— Quoted passage —
Pingdom Tools does not have any throttling features.
HTTP/2 Support
HTTP/2 is an improved version of HTTP/1.1 which tries to fix some of the major drawbacks of the original protocol. Generally speaking, if implemented and used correctly, a web page would load faster over HTTP/2 than regular HTTP/1.1.
A few of these improvements include:
- The ability to allow multiple requests over the same connection (in contrast to HTTP/1.1 which almost always require 1 connection per request)
- A more “computer-friendly” message protocol
- Additional techniques to reduce server load
To experience this performance improvement, you need both the client and the server to be able to support HTTP/2, otherwise they will default to regular HTTP/1.1.
HTTP/2 usage support is an ongoing change, as of July 2017, W3Techs report about 15% of the top 10 million websites supporting HTTP/2 worldwide.
GTmetrix and WebPagetest both support HTTP/2. Pingdom Tools and PageSpeed Insights do not.
Screen Resolution
The browser size at which your page is loaded also affects your performance, as different sizes may deliver different resources. Responsive design has made this especially evident.

— Problem 1 —
In the web performance passage, what share of the top 10 million websites did W3Techs report as supporting HTTP/2 as of July 2017?
— Problem 2 —
Reproduce the part of the web performance passage that opens with the words containing "Screen Resolution" and closes with "this especially evident.".
— Problem 3 —
Take the web performance passage further, picking up right after its final sentence.

— Information shown —
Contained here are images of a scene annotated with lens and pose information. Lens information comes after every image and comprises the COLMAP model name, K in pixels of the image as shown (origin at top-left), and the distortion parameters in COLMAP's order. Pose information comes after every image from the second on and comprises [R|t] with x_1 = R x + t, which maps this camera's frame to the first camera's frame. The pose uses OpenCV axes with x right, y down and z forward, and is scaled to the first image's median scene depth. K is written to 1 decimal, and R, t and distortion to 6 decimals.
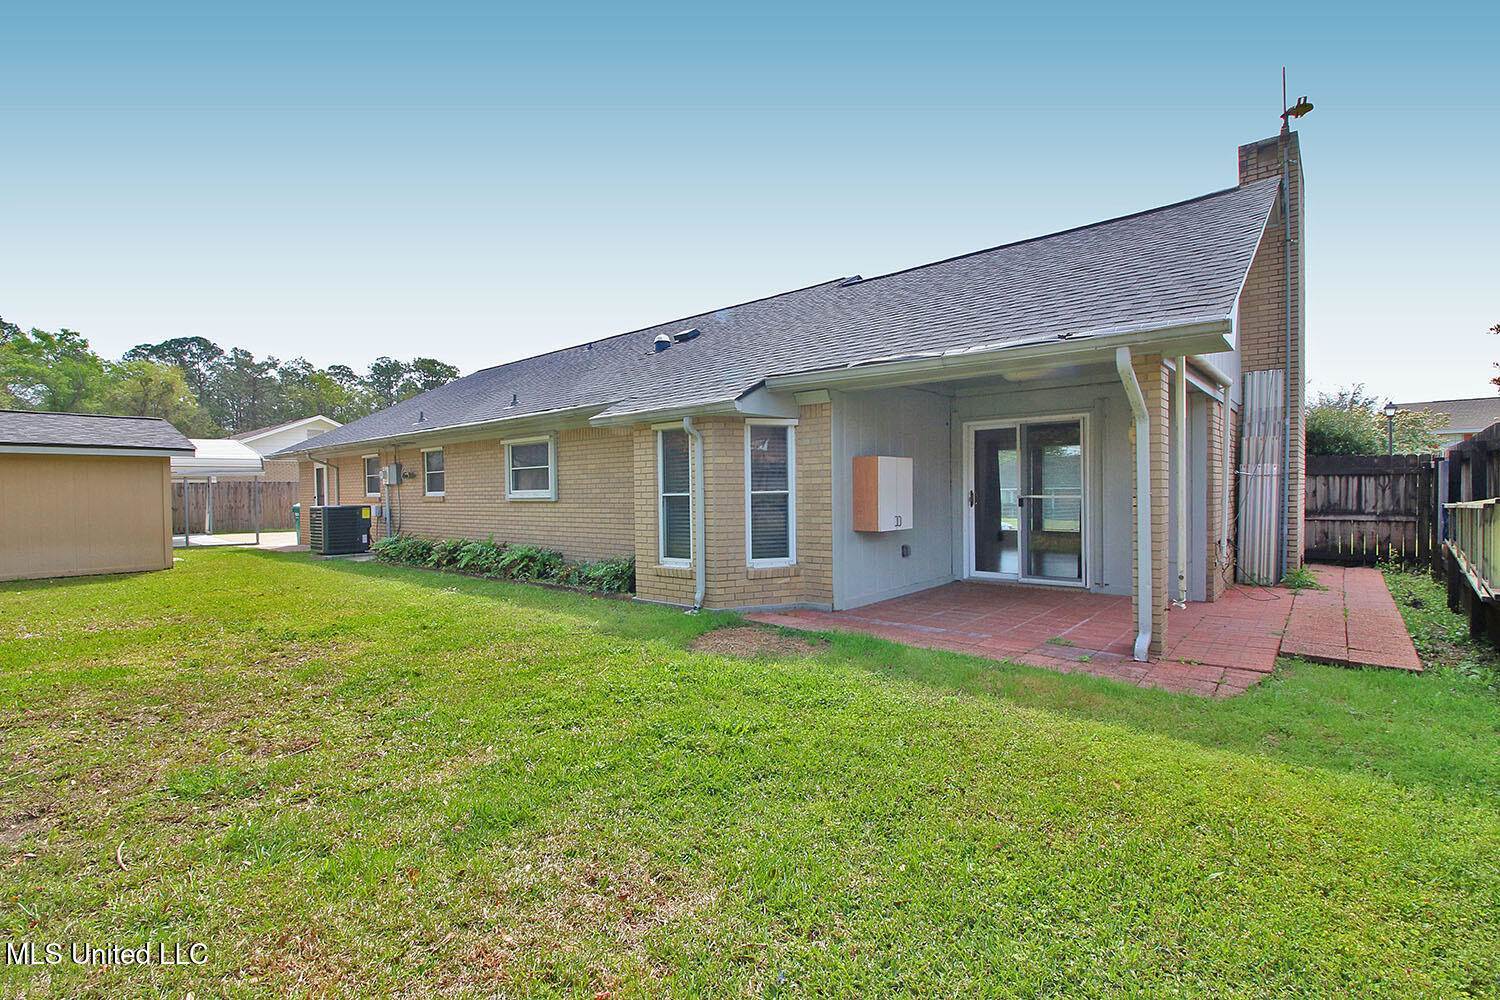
lens RADIAL K [[698.3, 0, 750.4], [0, 698.3, 507.2], [0, 0, 1]] dist [-0.001371, -0.011343]
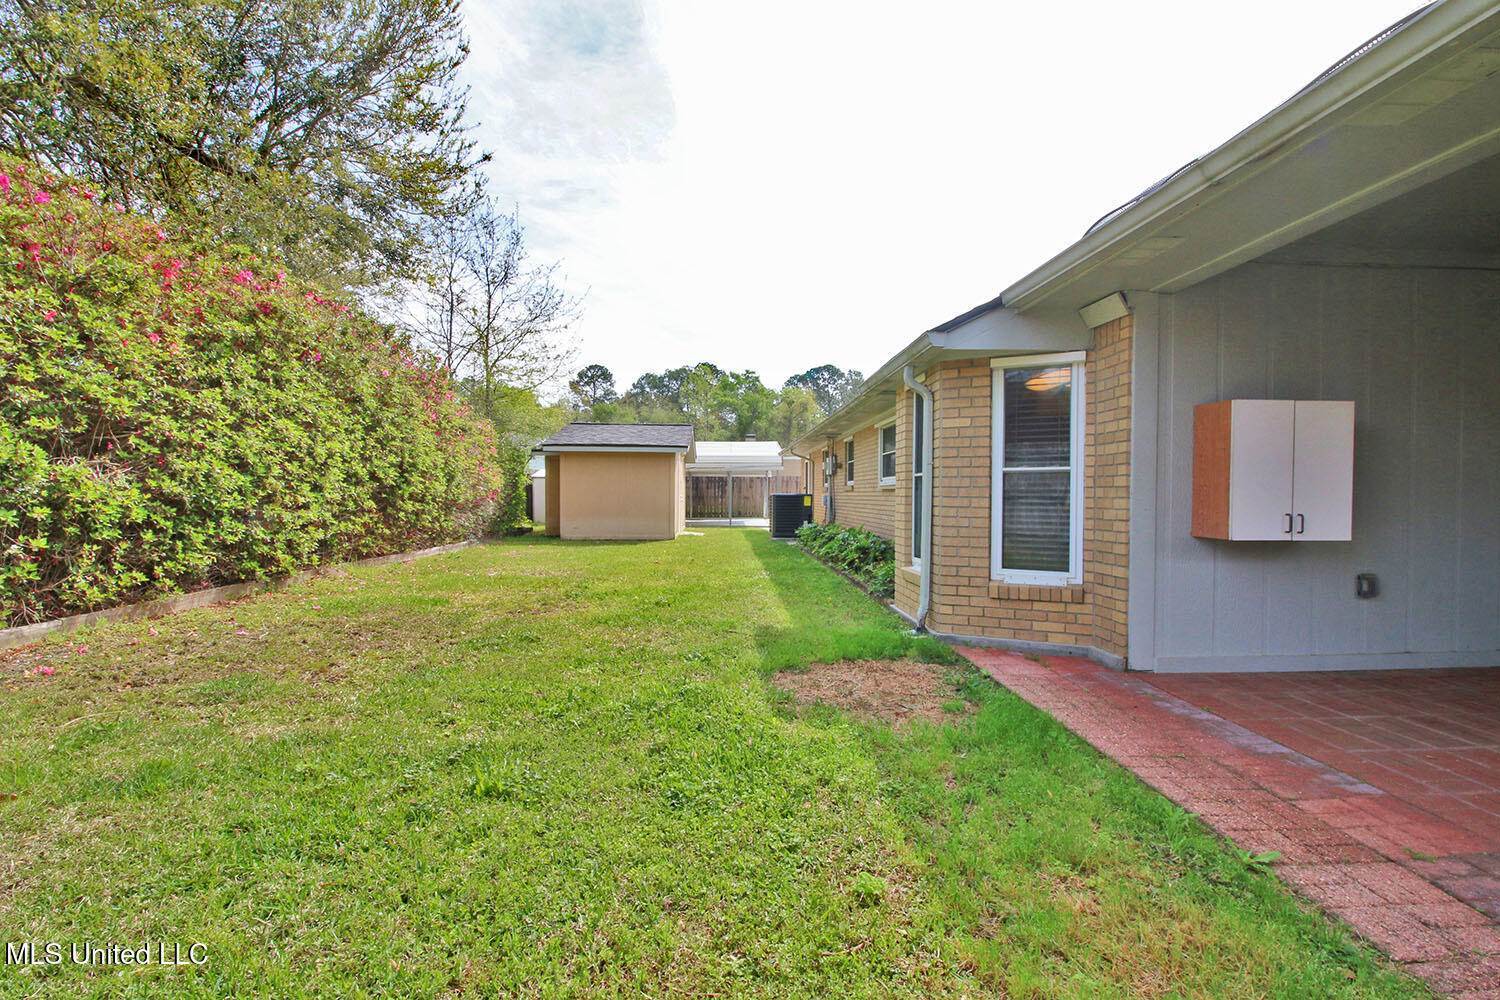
lens RADIAL K [[698.3, 0, 750.4], [0, 698.3, 507.2], [0, 0, 1]] dist [-0.001371, -0.011343]
pose [[0.675748, 0.028649, -0.736576, 0.323484], [-0.030622, 0.999473, 0.010782, 0.014981], [0.736496, 0.015269, 0.676269, 0.358062]]
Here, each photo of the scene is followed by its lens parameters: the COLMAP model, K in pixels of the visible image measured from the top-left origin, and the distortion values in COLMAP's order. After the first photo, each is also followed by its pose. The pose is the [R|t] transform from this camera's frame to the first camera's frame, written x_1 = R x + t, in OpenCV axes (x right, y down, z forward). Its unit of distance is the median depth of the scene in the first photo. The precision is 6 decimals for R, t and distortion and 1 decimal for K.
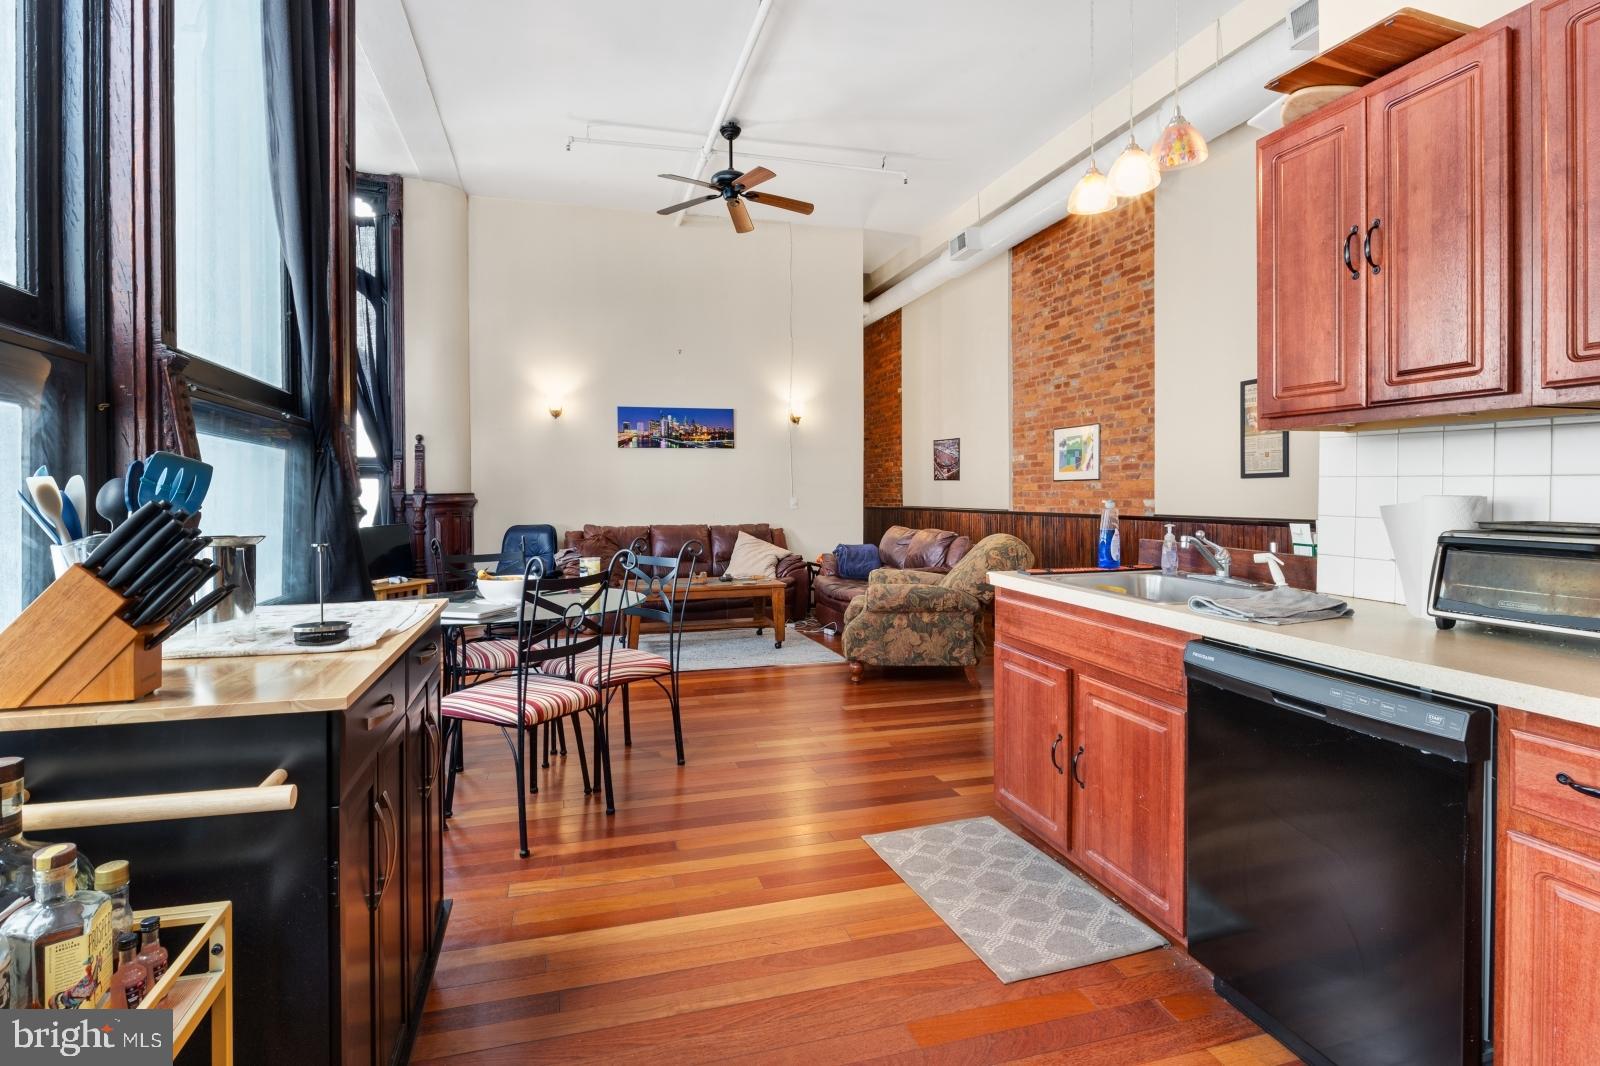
lens RADIAL K [[801.1, 0, 800.8], [0, 801.1, 495.2], [0, 0, 1]] dist [-0.000046, 0.000259]
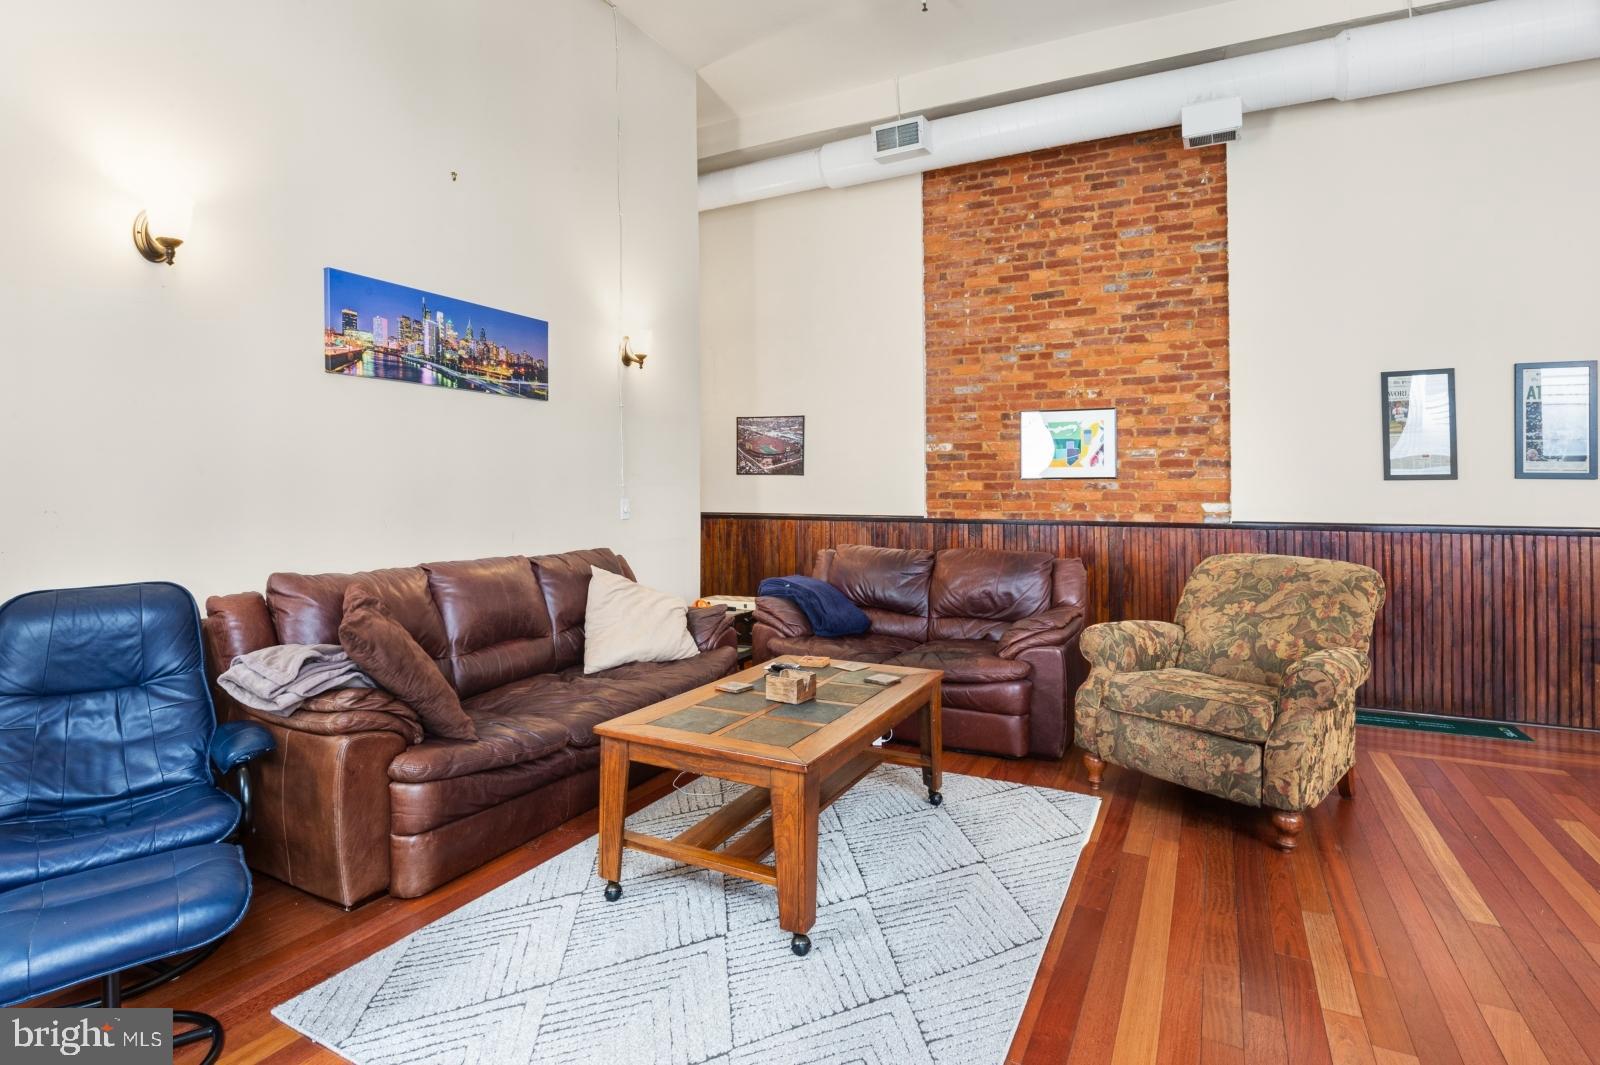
lens RADIAL K [[809.3, 0, 799.2], [0, 809.3, 479.9], [0, 0, 1]] dist [0.000406, 0.000053]
pose [[0.682800, 0.019142, 0.730354, -0.407646], [-0.006026, 0.999770, -0.020569, 0.000919], [-0.730580, 0.009644, 0.682759, 0.635166]]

— Answer 1 —
About 15% of the top 10 million websites worldwide.

— Answer 2 —
Screen Resolution
The browser size at which your page is loaded also affects your performance, as different sizes may deliver different resources. Responsive design has made this especially evident.

— Answer 3 —
GTmetrix offers the ability to change your screen resolution for tests, as well as simulating devices (over 40 different variants of phones and tablets) Read more here.
Pingdom/WebPagetest/PageSpeed Insights tests are fixed at 1024×878 and 1024×696 respectively.
Hardware Provision
The performance of the device hardware itself is also a huge factor when it comes to being able to load websites fast. JavaScript functionality or fancy CSS animations can all vary in smoothness or responsiveness based on how powerful the hardware is.
WebPagetest servers can be run by anybody wanting to provide a test location. There are minimum system requirements, however it can be assumed that not all servers have the same hardware, and therefore not the same performance.
GTmetrix also runs on a variety of different server platforms in various regions, but we tune server performance so that our browsers load pages more consistently across all our testing regions. You’ll experience less of a load profile difference (due to hardware) between GTmetrix test regions.
Conclusion
It’s important to understand how each tool works before relying on them for any sort of data or results.
GTmetrix, Pingdom Tools, WebPagetest and PageSpeed Insights provide web performance analysis using their own testing methodologies and configurations. It’s important to understand how each tool works before relying on them for any sort of data or results.
Consistency and the ability to choose metrics that matter to you in a website’s performance analysis are key when it comes to testing and benchmarking. Our feature set is designed to make performance analysis and tracking easy accurate and reliable.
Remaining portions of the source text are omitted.